Reports on the status of a Wanaka landfill will be publicly released this week when Queenstown Lakes District Council chief executive Duncan Field has read and taken advice on them.
The reports cover land ownership and resource consent compliance.
"The landfill tenure is confused. There was supposed to be a subdivision and there is a chain of transactions. An independent commissioner will make a decision in the next few days,'' Mr Field said.
The landfill on Riverbank Rd has attracted complaints from neighbours concerned about its contents and whether it has the potential to contaminate bore water.
Jo Dippie and Angus Gordon want landfill operations to cease until the QLDC and the Otago Regional Council sort out their issues with Wanaka Landfill directors Robert Duncan and Phil Dunstan.
Mr Field said the QLDC could not order the company to cease activities because the council was not in a position to issue a compliance warrant.
"We don't know what authorities they have got,'' he said.
Ms Dippie has offered to buy the landfill land because the councils have not been able to settle the chain of transactions between the councils and Wanaka Landfill Ltd.
Mr Field said the council could not accept Ms Dippie's offer because the contracts had been signed in 1999, money had been paid over and possession had been given.

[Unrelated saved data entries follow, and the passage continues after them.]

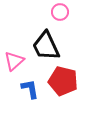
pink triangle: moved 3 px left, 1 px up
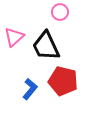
pink triangle: moved 24 px up
blue L-shape: rotated 50 degrees clockwise
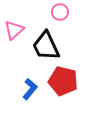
pink triangle: moved 7 px up
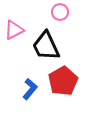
pink triangle: rotated 15 degrees clockwise
red pentagon: rotated 28 degrees clockwise
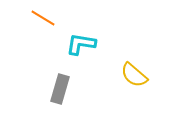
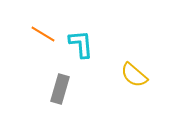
orange line: moved 16 px down
cyan L-shape: rotated 76 degrees clockwise
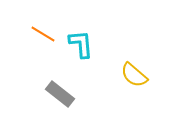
gray rectangle: moved 5 px down; rotated 68 degrees counterclockwise
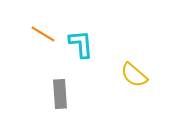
gray rectangle: rotated 48 degrees clockwise
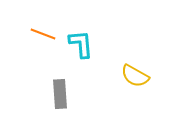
orange line: rotated 10 degrees counterclockwise
yellow semicircle: moved 1 px right, 1 px down; rotated 12 degrees counterclockwise
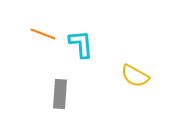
gray rectangle: rotated 8 degrees clockwise
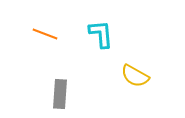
orange line: moved 2 px right
cyan L-shape: moved 20 px right, 10 px up
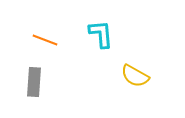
orange line: moved 6 px down
gray rectangle: moved 26 px left, 12 px up
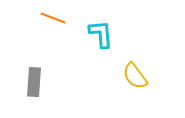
orange line: moved 8 px right, 22 px up
yellow semicircle: rotated 24 degrees clockwise
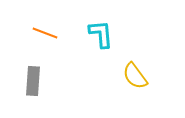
orange line: moved 8 px left, 15 px down
gray rectangle: moved 1 px left, 1 px up
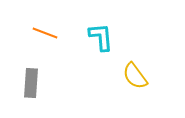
cyan L-shape: moved 3 px down
gray rectangle: moved 2 px left, 2 px down
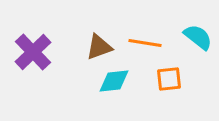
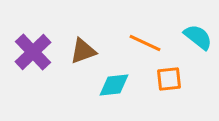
orange line: rotated 16 degrees clockwise
brown triangle: moved 16 px left, 4 px down
cyan diamond: moved 4 px down
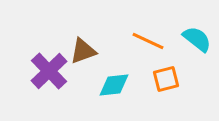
cyan semicircle: moved 1 px left, 2 px down
orange line: moved 3 px right, 2 px up
purple cross: moved 16 px right, 19 px down
orange square: moved 3 px left; rotated 8 degrees counterclockwise
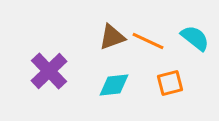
cyan semicircle: moved 2 px left, 1 px up
brown triangle: moved 29 px right, 14 px up
orange square: moved 4 px right, 4 px down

The title deeds are not yet in the QLDC's name but he hoped for a settlement between the three parties soon. The stumbling block was the incomplete subdivision of Otago Regional
Council land near the Cardrona River, Mr Field said. He had spoken to the ORC and the ORC had a "very clear view'' about what was allowed to go into the landfill, with particular concerns resting on liquid waste from concrete trucks.
Until he had considered the reports, Mr Field could not explain why there had been delays in settling the transactions and determining what activities could take place.